Essentially Mt Rushmore’s obvious nature as a designed thing comes more from its similarity to not only human heads in general but 4 specific human heads that also happen to share the fact that they were important United States historical figures in common with one another. The complexity is actually a red herring. Anyone who tries to argue that Mt Rushmore is any more complex than any other mountain side is fooling themselves. If anything complexity had to be removed to make the shapes recognizably what they were intended to be. One has to wonder what standard of judgement is being employed here to assert that Mt Rushmore is more complex than, say, Mt St. Helen, or Mauna Kea. Not to mention the fact that not everything we know that humans design is complex. Sometimes the evidence for design is subtle, but unrelated to the appearance of complexity, for instance tool marks are often pointed to when identifying ancient adz’s. Very simple ax like tools from the stone age. In our every day familiarity with the world we live in we would all recognize pencils as something designed, though I don’t know anyone who would consider a pencil complex.

And then the famous watchmaker argument. Yes if a stumbled across a watch on a beach I would immediately infer design. Why? Because I know that humans design watches. Or more generally I know that humans build machines and electronics, which includes watches. If I somehow found myself on a distant planet that I knew that no human before me had ever visited and found it devoid of life but covered in the ruins of buildings and machines I would know that the buildings and machines were designed, why? Not because of the complexity, but because I have experience of intelligent entities designing and building machines and structures. Again I would not be inferring design from the effects so much as my experience a similar type of designer. In that instance humans would be the similar type of designer. We could then use the ruins and the machines to discover more about the differences between us and whatever left them, much the way we do here on earth in the field of archeology.

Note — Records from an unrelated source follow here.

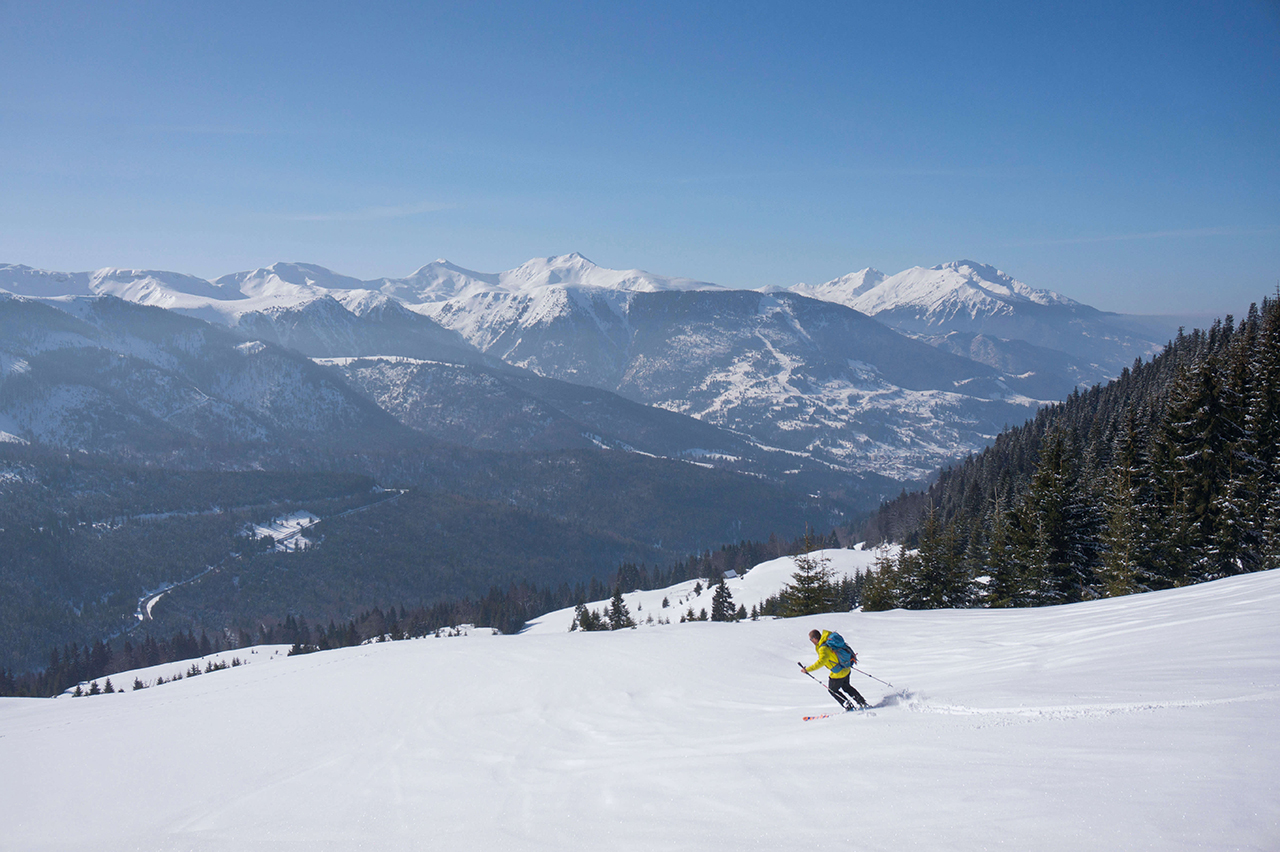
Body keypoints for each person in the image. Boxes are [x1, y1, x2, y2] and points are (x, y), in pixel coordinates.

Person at [800, 628, 868, 709]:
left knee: (832, 690)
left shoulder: (823, 648)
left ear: (814, 639)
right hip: (846, 668)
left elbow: (821, 662)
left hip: (838, 672)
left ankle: (848, 706)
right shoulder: (827, 641)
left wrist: (807, 669)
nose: (811, 641)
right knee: (847, 687)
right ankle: (862, 702)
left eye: (810, 639)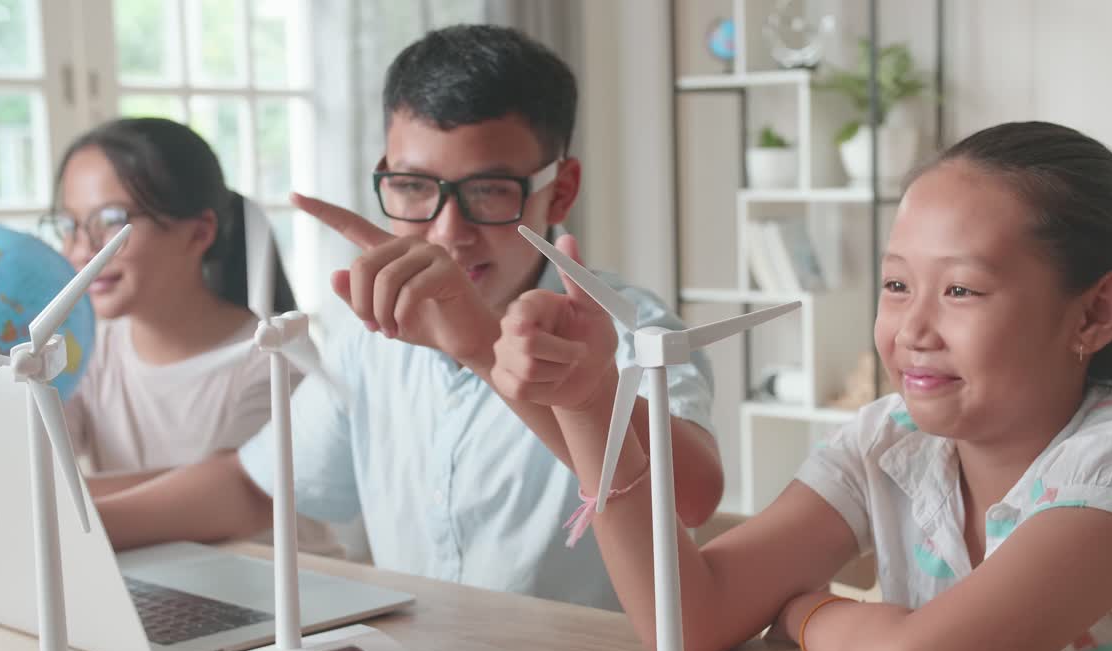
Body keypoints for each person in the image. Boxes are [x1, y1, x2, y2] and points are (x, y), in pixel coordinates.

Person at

The problem is that while I have direct experience with known intelligent entities designing certain classes of objects, like machines, circuits, sculptures, works of art which are recognizable as such to me and other humans, etc. I have no direct experience of anything that could design a universe. Thus I wouldn’t be able to infer design or anything about a designer from properties of the universe alone.

Of course the assumption that complexity implies design is flawed and I could and probably will dedicated an entire entry to that point alone. Suffice it here just to say that complexity by itself is insufficient to prove or even imply design. Unless we assume some things about a designer (for instance existence) there’s no way to point to anything not known to have been designed by man and prove design. And to make the proof stick you would naturally have to convince everyone to accept the assumption of the existence of the designer in the first place.